Attracting employees Advertising – Local papers – National press – Specialist publications Informal Networking Job Fairs Agencies – Job agencies – Executive search agencies (head-hunters) Bounty Head hunting School and higher education contacts Job centres and career offices Internally
Drawing up an Advert Right paper/magazine Eye catching Catches persons imagination/interest Size Wording Right market
Job Analysis This is the systematic study and statement of all the facts about a job which reveal its content and all the modifying factors which surround it. A job can be analysed for three reasons: – Health purposes – Method Study – Job Description It is essential that a job is analysed before drawing up a job description.
Job Description A job description is a statement of the general purpose of the job, which also provides an outline of its scope, duties and responsibilities.
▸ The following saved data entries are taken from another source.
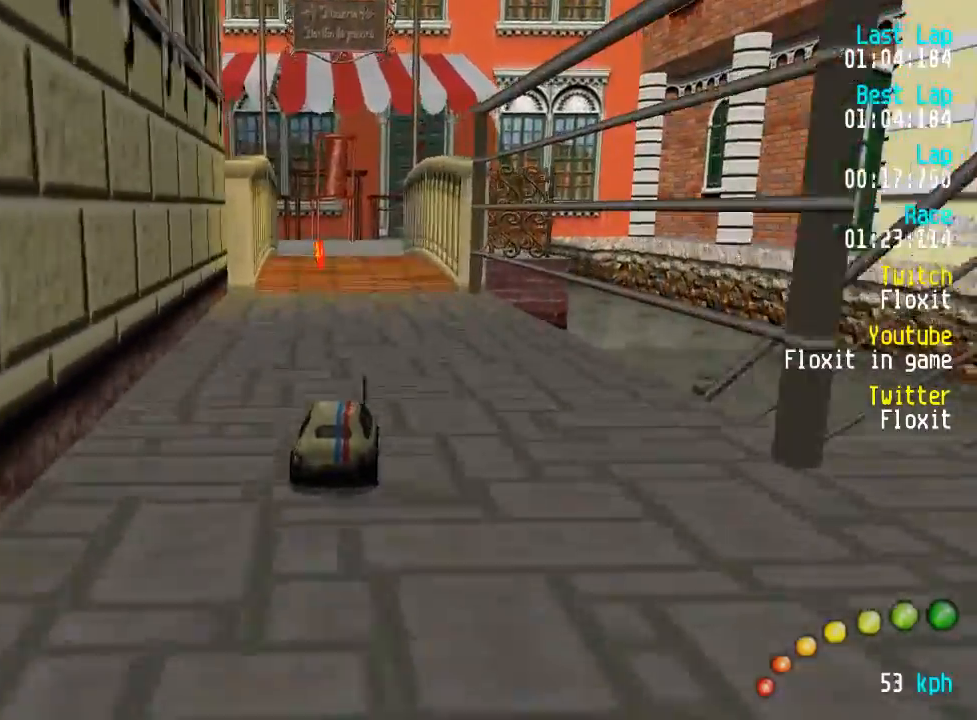
Gameplay with a controller (Xbox layout); each line is a JSON object with the inputs held at the frame after it. "events" lists button and stick changes between this image and that frame as [ms after this image, input, new state], when the widget could be followed in between.
{"buttons": ["A", "R2"], "left_stick": "center", "right_stick": "center", "events": [[50, "X", "up"], [117, "A", "down"], [117, "DPAD_LEFT", "down"], [134, "DPAD_UP", "down"], [200, "DPAD_UP", "up"], [234, "DPAD_LEFT", "up"], [467, "R2", "down"]]}
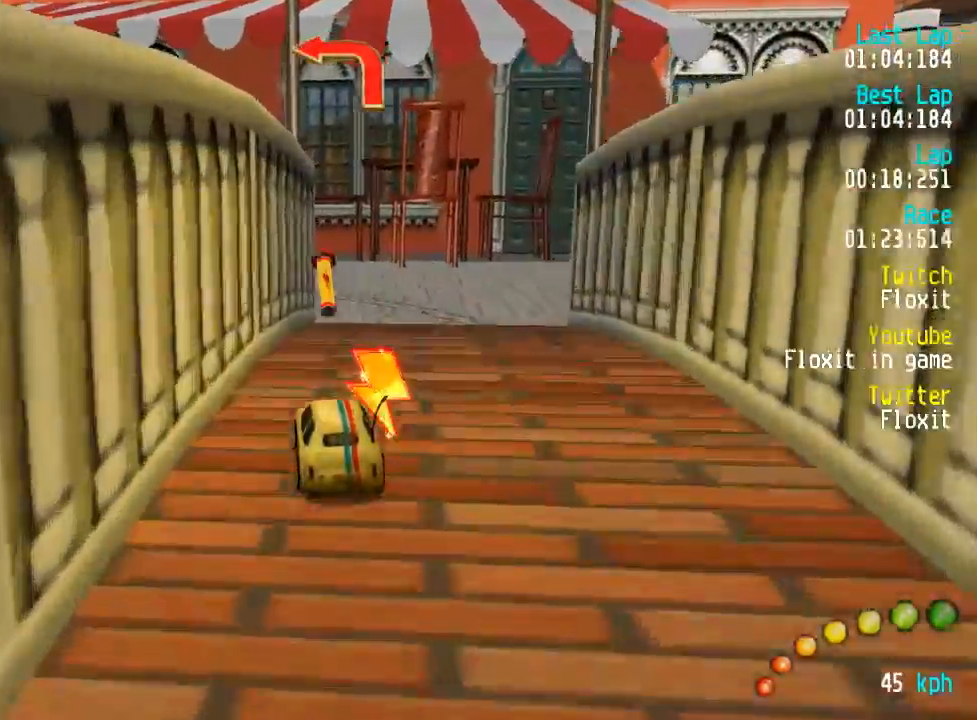
{"buttons": ["A", "DPAD_UP", "DPAD_LEFT"], "left_stick": "center", "right_stick": "center", "events": [[67, "A", "up"], [84, "DPAD_LEFT", "down"], [84, "DPAD_UP", "down"], [100, "R2", "up"], [250, "A", "down"]]}
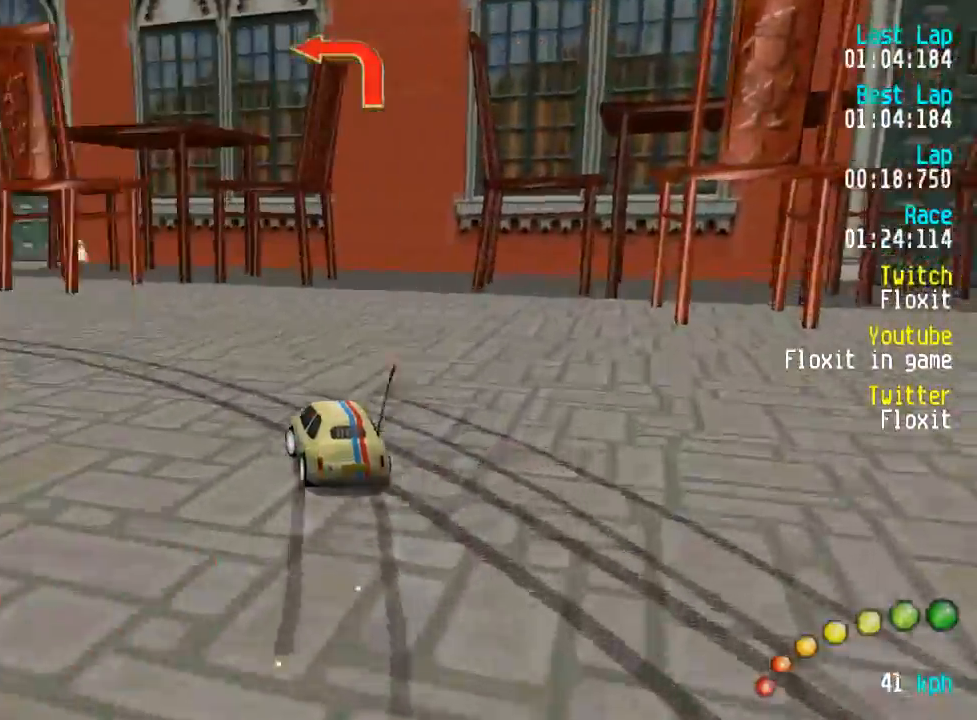
{"buttons": ["A", "DPAD_UP", "DPAD_LEFT"], "left_stick": "center", "right_stick": "center", "events": []}
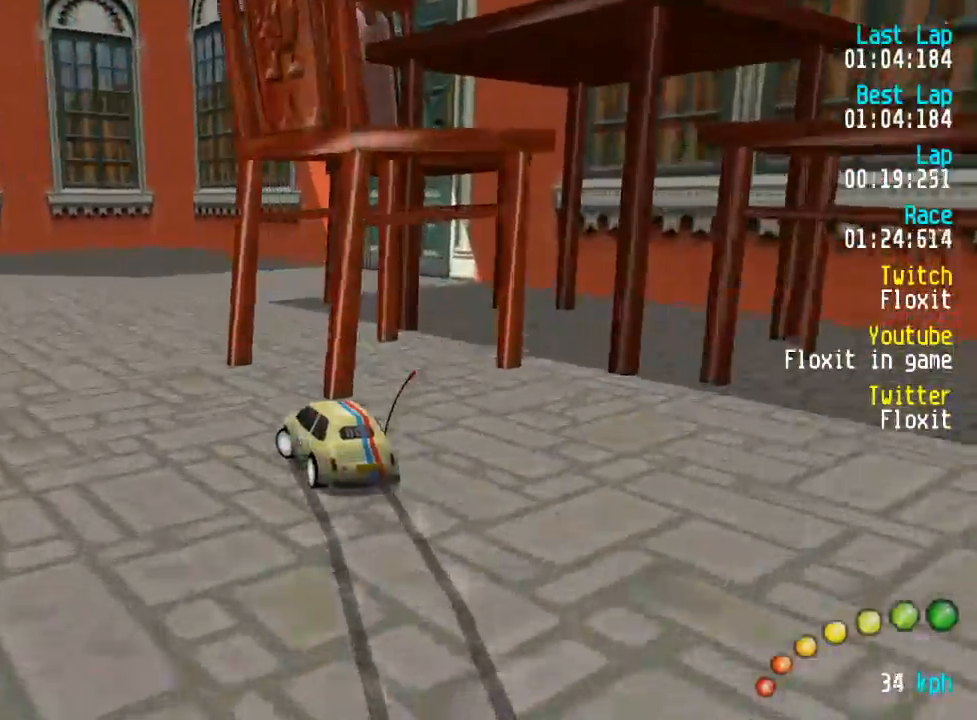
{"buttons": ["A", "DPAD_UP", "DPAD_LEFT"], "left_stick": "center", "right_stick": "center", "events": [[284, "DPAD_UP", "up"], [300, "DPAD_LEFT", "up"], [467, "DPAD_LEFT", "down"], [467, "DPAD_UP", "down"]]}
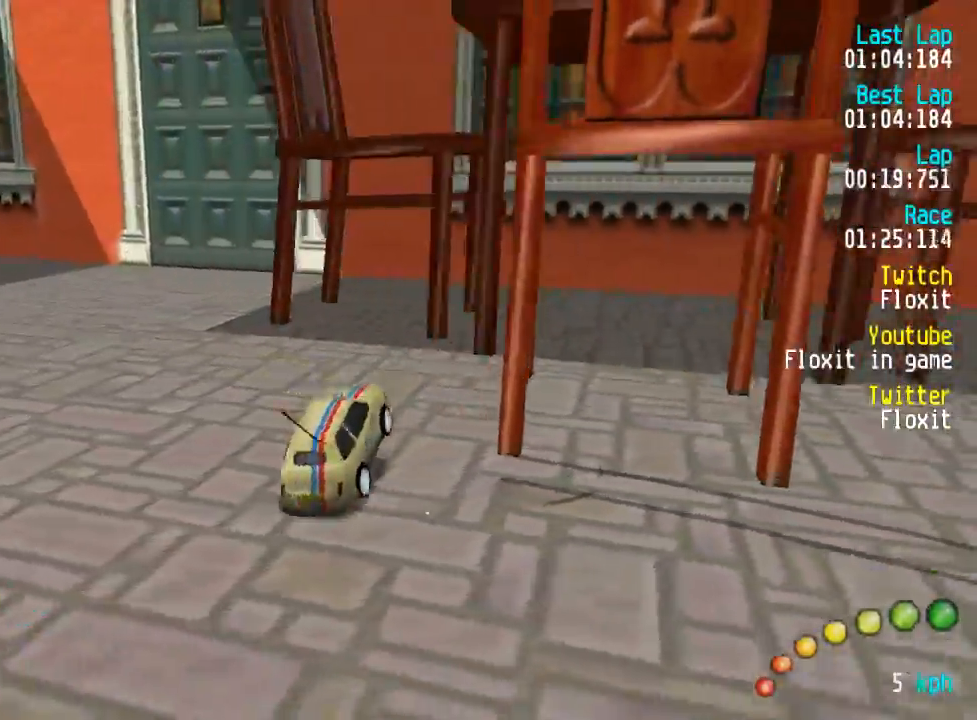
{"buttons": ["A", "DPAD_UP", "DPAD_LEFT"], "left_stick": "center", "right_stick": "center", "events": []}
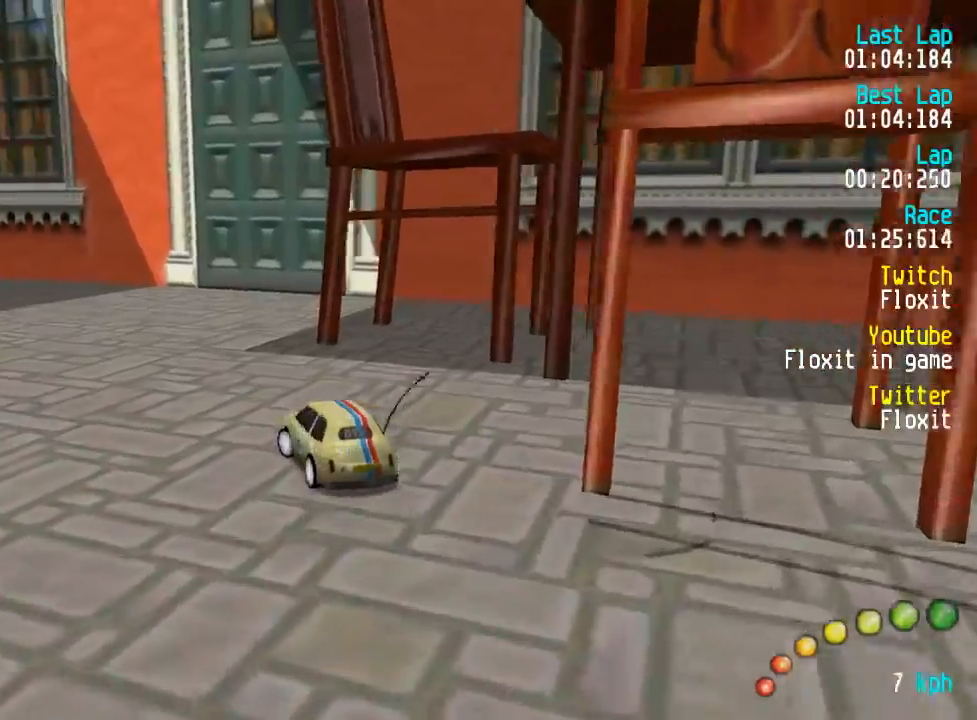
{"buttons": ["A", "DPAD_UP", "DPAD_LEFT"], "left_stick": "center", "right_stick": "center", "events": [[134, "DPAD_UP", "up"], [150, "DPAD_LEFT", "up"], [250, "DPAD_LEFT", "down"], [250, "DPAD_UP", "down"], [350, "DPAD_UP", "up"], [384, "DPAD_LEFT", "up"], [467, "DPAD_LEFT", "down"], [467, "DPAD_UP", "down"]]}
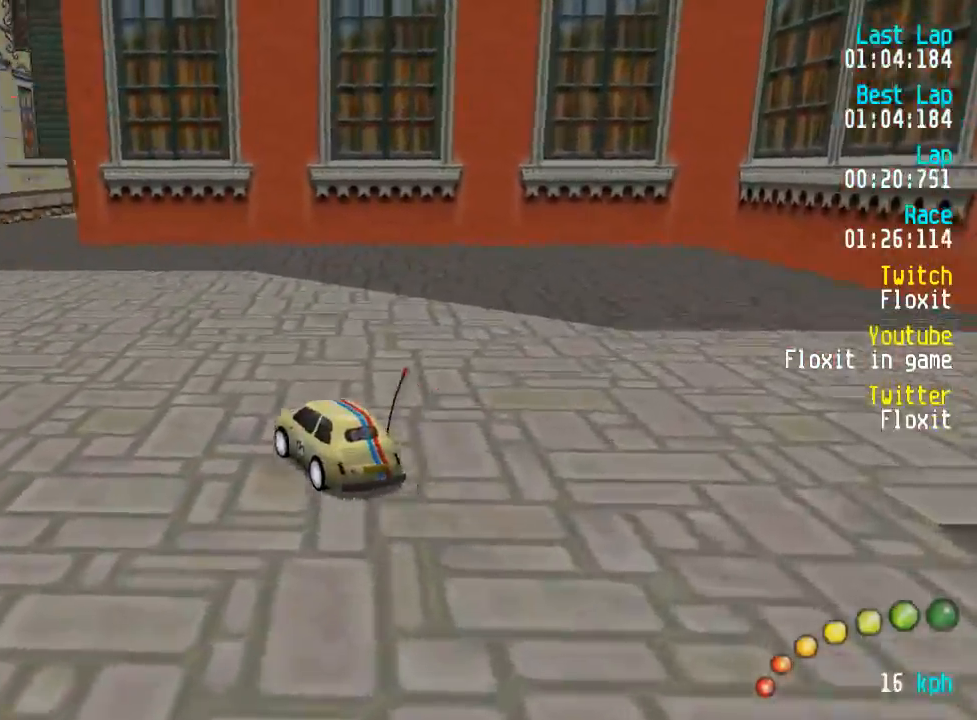
{"buttons": ["A", "DPAD_LEFT"], "left_stick": "center", "right_stick": "center"}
A job description can not be fully comprehensive in respect to all the details but it should provide enough information to: – Give the job holder a clear indication of what is expect; – Give an indication of the importance of the job – Indicate the important areas of the job; – Describe the required behavior of the job holder.
Format Job Title: Responsible to: Location: Duties and Responsibilities Working Conditions: Hours of Work:
Job Specification This details the qualities, skills and attributes required by a person in order for them to be suitable to carry out the job. These will depend on the job and must be produced by considering the Job Description. The factors will consist of those which are essential and those which are desirable. Any qualifications, skills or experience specified must be capable of being justified by reference to the duties and responsibilities noted in the job description.
The Induction Process Primary induction covers the history and organisation of the company, details of its products and services, conditions of service and disciplinary procedures, health and safety training, trade union information and a tour of the organisation. Secondary induction integrates the new employee into his job environment and is normally done by his immediate superior who shows him round, introduces him to work mates, explains what the department/section does and what his duties are, and checks knowledge of company rules.
The Contract of Employment Act 1972 Requirement This lays down that within 13 weeks of starting work every employee shall receive a written statement giving information about the job ( excluding part ‑ time working less than 16 hours per week). This statement covers: – Names of employee and employer – Date employment began – Job title – Details of company rules, grievance procedures etc. – Pay, hour of work, holidays – Sickness procedures and pay – Length of notice, pension rights
Exercise Analyse the factors which effect the amount of labour available to the construction industry.